Matches any Unicode decimal digit (that is, any character in Unicode character category [Nd]). This includes [0-9], and also many other digit characters. If the ASCII flag is used only [0-9] is matched.

  • For 8-bit (bytes) patterns:

Matches any decimal digit; this is equivalent to [0-9].

\s
  • For Unicode (str) patterns:

Matches Unicode whitespace characters (which includes [ \t\n\r\f\v], and also many other characters, for example the non-breaking spaces mandated by typography rules in many languages). If the ASCII flag is used, only [ \t\n\r\f\v] is matched.

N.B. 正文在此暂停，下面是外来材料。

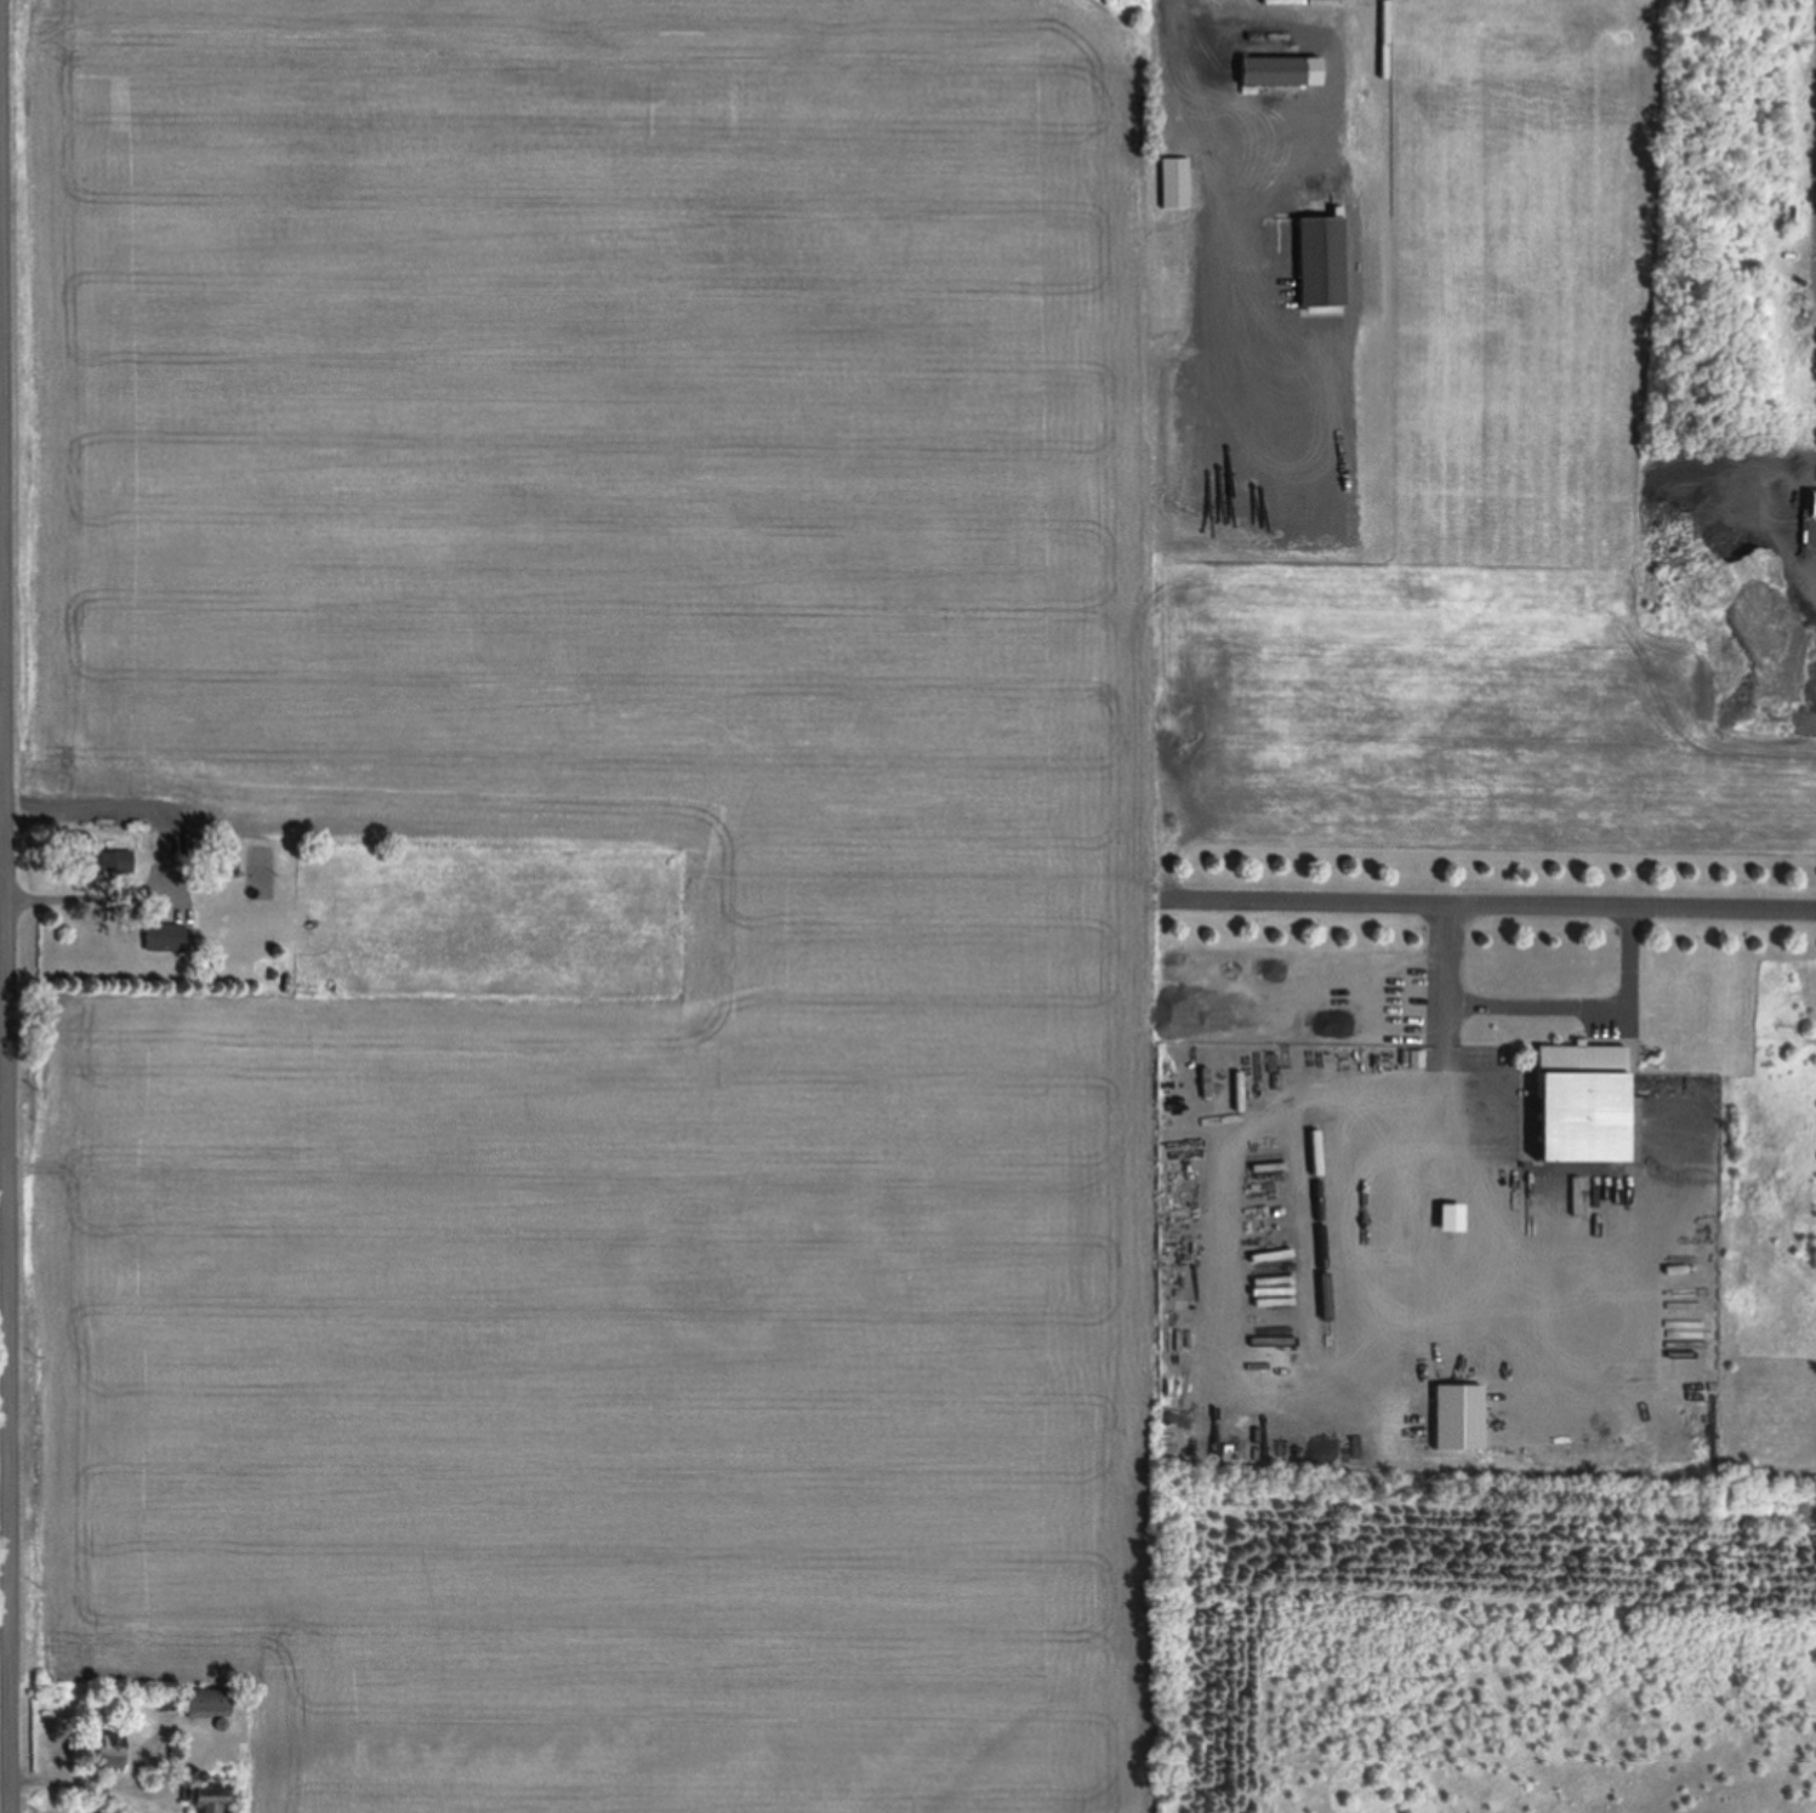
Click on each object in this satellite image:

  • For 8-bit (bytes) patterns:

Matches characters considered whitespace in the ASCII character set; this is equivalent to [ \t\n\r\f\v].

这些常用的元字符都带有这种特性.

# 加上re.A
>>> reg = re.compile('\w+', flags=re.A)
>>> reg.search(s)
<re.Match object; span=(13, 16), match='123'>

可以看到Python在正则上, 很多方面和JavaScript不同.